Sunday, 26 October 2008

On the edge of the rain

A funny thing happened today while walking Fox. Ahead of us was sunshine, but behind us was rain. It was rather surreal as I could put my hand out in front of me and it would stay dry, but if I turned round it got wet!

It is so beautiful when the sun shines at the moment. The trees are turning every shade from gold through copper to scarlet. Fox is perfectly coloured for Autumn and looks great running round among the fallen leaves. Unfortunately he's also difficult to spot on the hillside among the now russet coloured bracken.

Whisper is not having such a happy time. She got a puncture wound from a bit of gorse and it is all infected and nasty. Poor little thing, and poor us having a border collie pup supposedly on bed rest!

Thursday, 16 October 2008

It's Chris!

I thought I'd better post the manga version of Chris too!
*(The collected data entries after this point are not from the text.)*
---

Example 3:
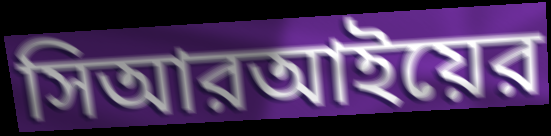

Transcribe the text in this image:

সিআরআইয়ের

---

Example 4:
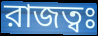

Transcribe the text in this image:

রাজত্বঃ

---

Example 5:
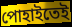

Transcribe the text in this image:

পোহাইতেই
Fox made it onto this one... along with Chris's eagle owl Jimmy. Chris used to be an owl keeper, but we don't have space for anything but an odd rescue case at the moment.

Tuesday, 14 October 2008

It's Me!

I'm so chuffed with the manga style version of me that my sister, Kate, has drawn that I thought I'd share it with everyone. She uses a line art software called Manga Studio and then colours in using Photoshop. Kate has always wanted to be a cartoon artist and developed an interest in Japanese style comics, films and computer games (she'll probably tell me I've got that all wrong!). Since no one needs to teach her to draw she did her degree in Japanese and just started an MA in Computer Game Design. She and her friends have a website and have just launched a book of their work. Kate is known as Darth Mongoose online (don't ask!), there is a link about her on the website home page on the right hand side.

Friday, 10 October 2008

Big Old Friends!

The last few weeks have not been easy for Chris and I. His Cluster Headaches have been worse than ever so he's in pain much of the time and to make things worse his Aunt Barbara is dying of cancer. We went to visit her in Wrexham hospital which was very hard, especially since Chris is so close to his aunty, but we were very glad that we did because she is such a lovely person.
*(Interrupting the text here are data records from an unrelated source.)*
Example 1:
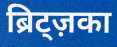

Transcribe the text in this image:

ब्रिट्ज़का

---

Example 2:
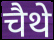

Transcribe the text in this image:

चैथे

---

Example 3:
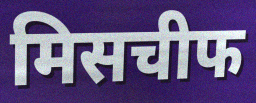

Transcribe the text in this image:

मिसचीफ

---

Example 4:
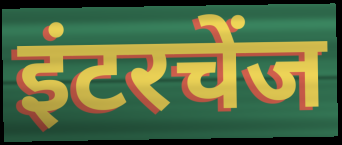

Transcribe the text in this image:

इंटरचेंज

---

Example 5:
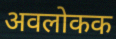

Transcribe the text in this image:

अवलोकक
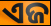
ଏଜ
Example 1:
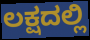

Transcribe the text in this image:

ಲಕ್ಷದಲ್ಲಿ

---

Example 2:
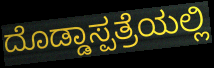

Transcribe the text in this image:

ದೊಡ್ಡಾಸ್ಪತ್ರೆಯಲ್ಲಿ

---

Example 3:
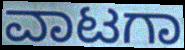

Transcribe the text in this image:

ವಾಟಗಾ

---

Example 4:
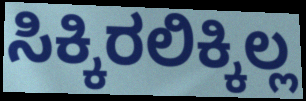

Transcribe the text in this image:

ಸಿಕ್ಕಿರಲಿಕ್ಕಿಲ್ಲ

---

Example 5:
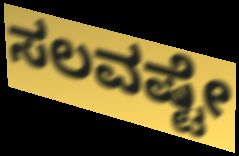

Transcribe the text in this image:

ಸಲವಷ್ಟೇ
With very little more we could do for either Barbara or the rest of the family, we decided to cheer ourselves up a little by calling in on some old friends at Chester Zoo. I was a keeper there over the summers of 1999 and 2000. The first year I was a rhino keeper and the second year a giraffe keeper.

The zoo is looking fabulous and many of the animals have amazing new enclosures since I was there. One of the highlights for me was finding these two...

Manyara and Kitani were aged just 2 and 3 when I worked at the zoo. Kitani was a very stroppy youngster as she has just been weaned and Manyara was still with mum. Look at them now! They have a lovely big paddock and are looking great.